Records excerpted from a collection
-- Opening Marker --

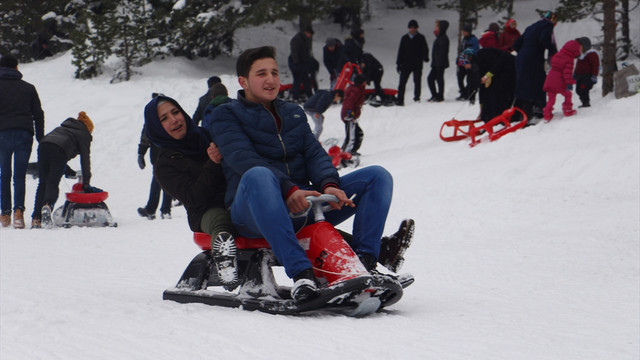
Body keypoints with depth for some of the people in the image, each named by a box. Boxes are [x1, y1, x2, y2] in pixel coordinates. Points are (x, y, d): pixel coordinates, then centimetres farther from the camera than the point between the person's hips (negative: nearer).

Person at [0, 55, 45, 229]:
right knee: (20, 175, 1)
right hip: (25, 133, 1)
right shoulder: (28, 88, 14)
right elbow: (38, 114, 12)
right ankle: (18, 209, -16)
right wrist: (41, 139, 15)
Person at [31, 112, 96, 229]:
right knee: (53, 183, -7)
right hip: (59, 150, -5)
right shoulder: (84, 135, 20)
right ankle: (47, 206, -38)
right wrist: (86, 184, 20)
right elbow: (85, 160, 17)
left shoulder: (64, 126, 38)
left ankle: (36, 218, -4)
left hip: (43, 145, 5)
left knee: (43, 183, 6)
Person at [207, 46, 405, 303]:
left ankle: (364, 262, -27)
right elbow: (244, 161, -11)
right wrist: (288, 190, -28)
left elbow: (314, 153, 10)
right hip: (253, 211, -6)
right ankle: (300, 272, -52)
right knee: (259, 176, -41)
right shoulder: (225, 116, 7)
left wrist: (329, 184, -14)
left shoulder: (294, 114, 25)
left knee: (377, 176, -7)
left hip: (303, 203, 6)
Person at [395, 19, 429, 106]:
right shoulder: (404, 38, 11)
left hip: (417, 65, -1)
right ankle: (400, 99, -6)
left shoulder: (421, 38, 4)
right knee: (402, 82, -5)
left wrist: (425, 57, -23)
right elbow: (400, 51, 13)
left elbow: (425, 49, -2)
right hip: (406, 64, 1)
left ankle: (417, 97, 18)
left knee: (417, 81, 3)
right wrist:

-- Closing Marker --

◆ **Directions for this task**:
Reproduce the data above line for line with no changes, omitting the picture.

◆ **Solved exercise**:
Body keypoints with depth for some of the people in the image, each named by a box. Boxes are [x1, y1, x2, y2] in pixel coordinates. Points are (x, y, d): pixel coordinates, then centimetres farther from the camera than the point between the person's hips (negative: nearer).

Person at [0, 55, 45, 229]:
right knee: (20, 175, 1)
right hip: (25, 133, 1)
right shoulder: (28, 88, 14)
right elbow: (38, 114, 12)
right ankle: (18, 209, -16)
right wrist: (41, 139, 15)
Person at [31, 112, 96, 229]:
right knee: (53, 183, -7)
right hip: (59, 150, -5)
right shoulder: (84, 135, 20)
right ankle: (47, 206, -38)
right wrist: (86, 184, 20)
right elbow: (85, 160, 17)
left shoulder: (64, 126, 38)
left ankle: (36, 218, -4)
left hip: (43, 145, 5)
left knee: (43, 183, 6)
Person at [207, 46, 405, 303]:
left ankle: (364, 262, -27)
right elbow: (244, 161, -11)
right wrist: (288, 190, -28)
left elbow: (314, 153, 10)
right hip: (253, 211, -6)
right ankle: (300, 272, -52)
right knee: (259, 176, -41)
right shoulder: (225, 116, 7)
left wrist: (329, 184, -14)
left shoulder: (294, 114, 25)
left knee: (377, 176, -7)
left hip: (303, 203, 6)
Person at [395, 19, 429, 106]:
right shoulder: (404, 38, 11)
left hip: (417, 65, -1)
right ankle: (400, 99, -6)
left shoulder: (421, 38, 4)
right knee: (402, 82, -5)
left wrist: (425, 57, -23)
right elbow: (400, 51, 13)
left elbow: (425, 49, -2)
right hip: (406, 64, 1)
left ankle: (417, 97, 18)
left knee: (417, 81, 3)
right wrist:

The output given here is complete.